§ **TASK TO COMPLETE**: If a record contains a picture, leave the picture out and transcribe everything else exactly.

§ **DATA TO EXAMINE**:

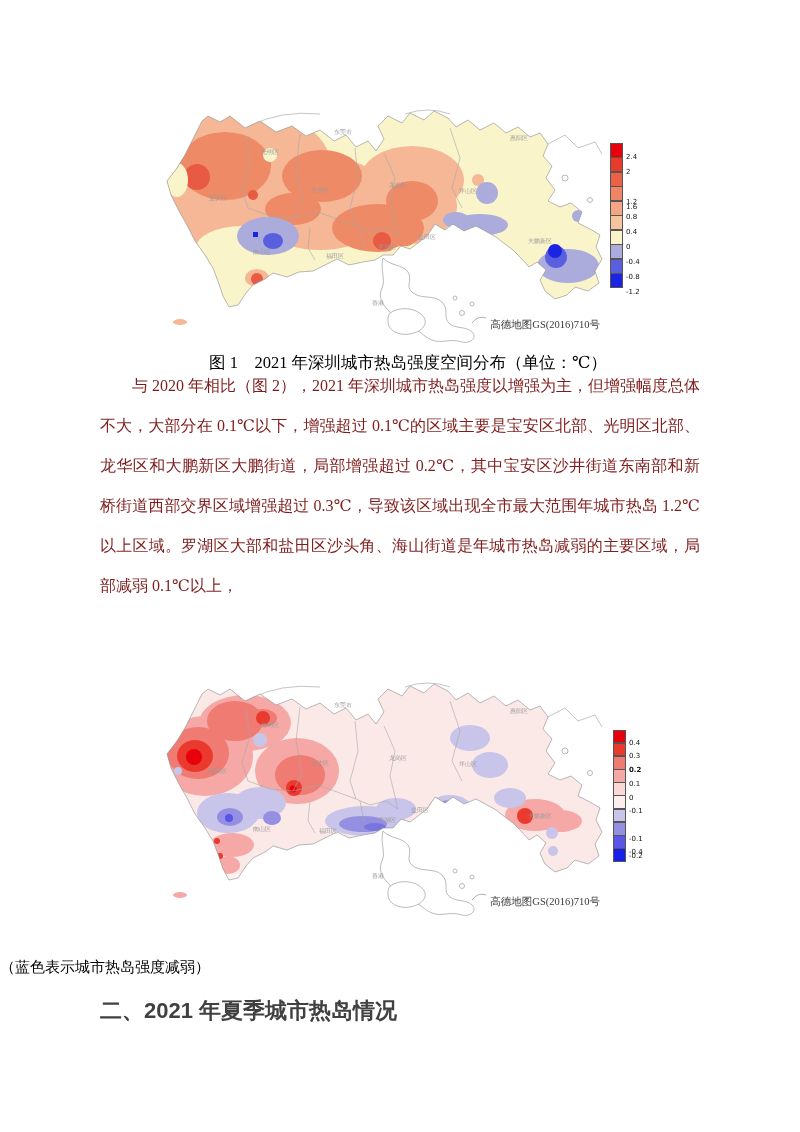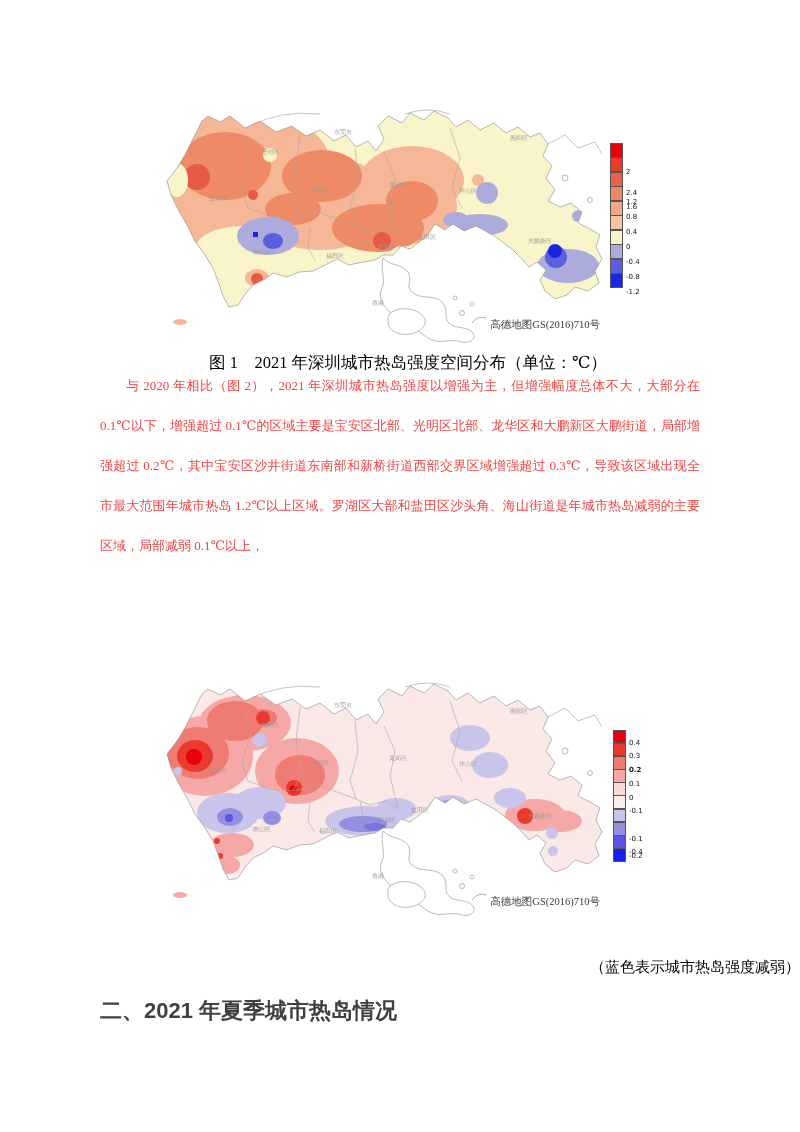"2.4" span.cb-label { margin-top: 36px -> none }
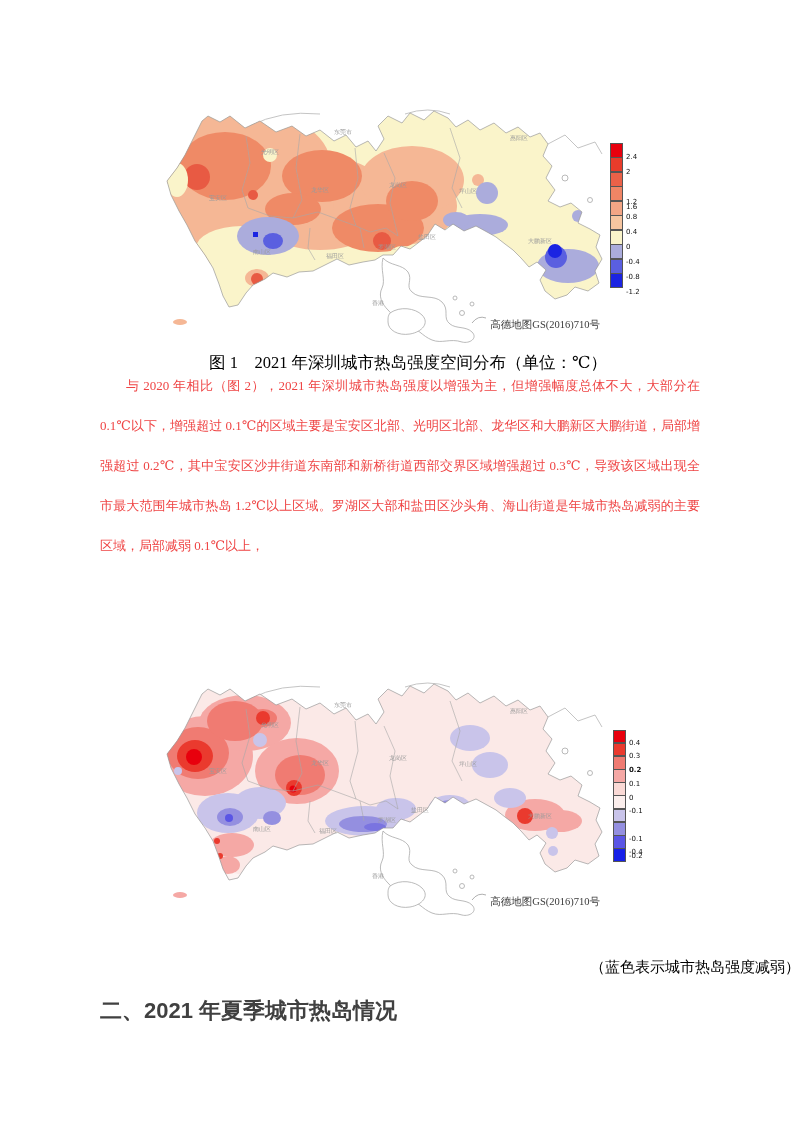"与 2020 年相比（图 2），2021" .bodytext { color: #ef4444 -> #7f1d1d; font-size: 13px -> 16px }
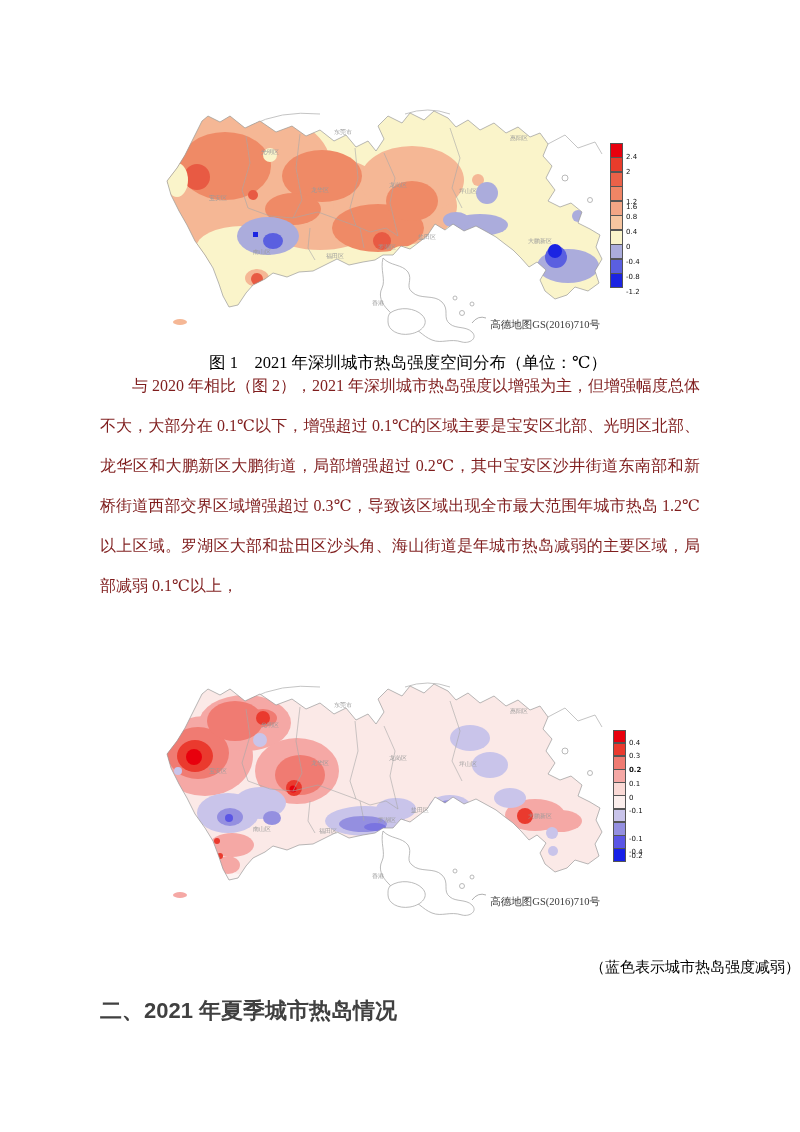"（蓝色表示城市热岛强度减弱）" .subcaption { text-align: right -> left }
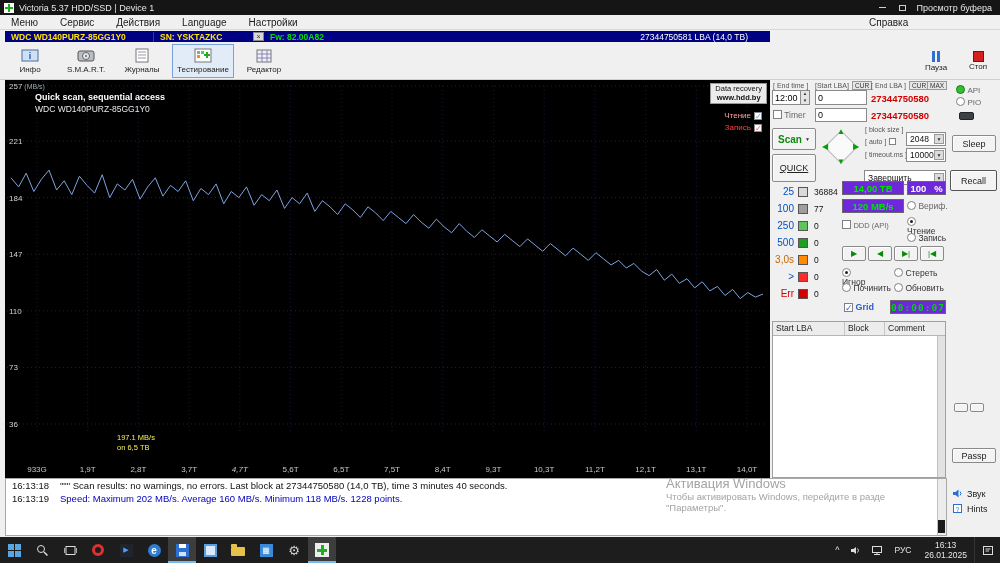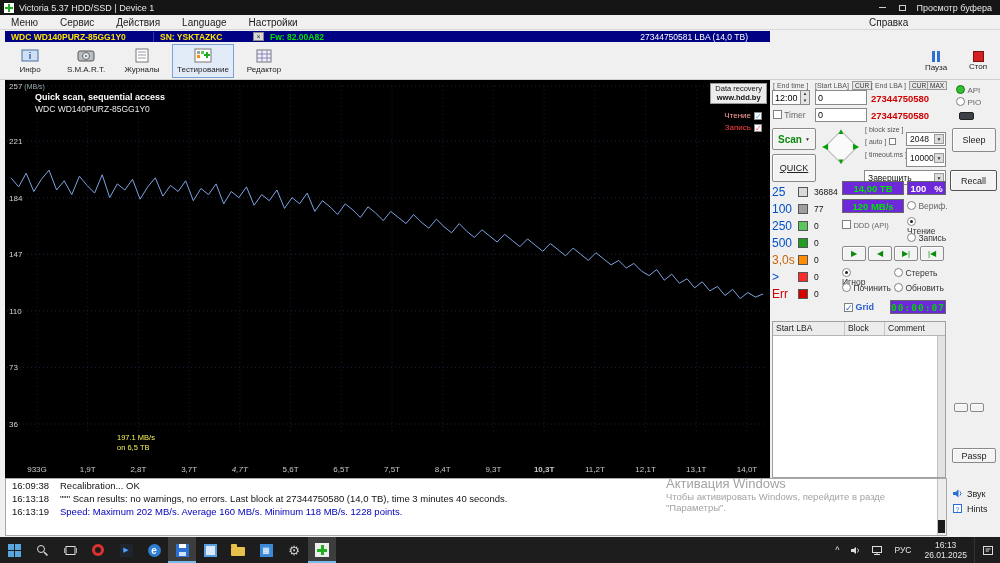"Sleep" div.rp { height: 24px -> 17px; top: 48px -> 55px }
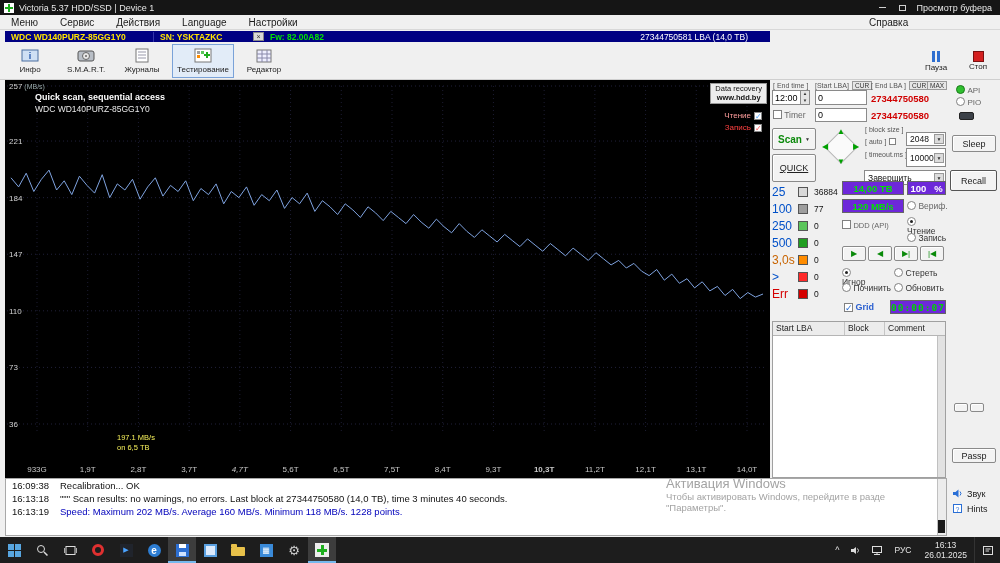"10000" div.rp { height: 19px -> 14px }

§ **ANSWER SECTION**:
"2.4" span.cb-label { margin-top: 36px -> none }
"与 2020 年相比（图 2），2021" .bodytext { color: #ef4444 -> #7f1d1d; font-size: 13px -> 16px }
"（蓝色表示城市热岛强度减弱）" .subcaption { text-align: right -> left }
"Sleep" div.rp { height: 24px -> 17px; top: 48px -> 55px }
"10000" div.rp { height: 19px -> 14px }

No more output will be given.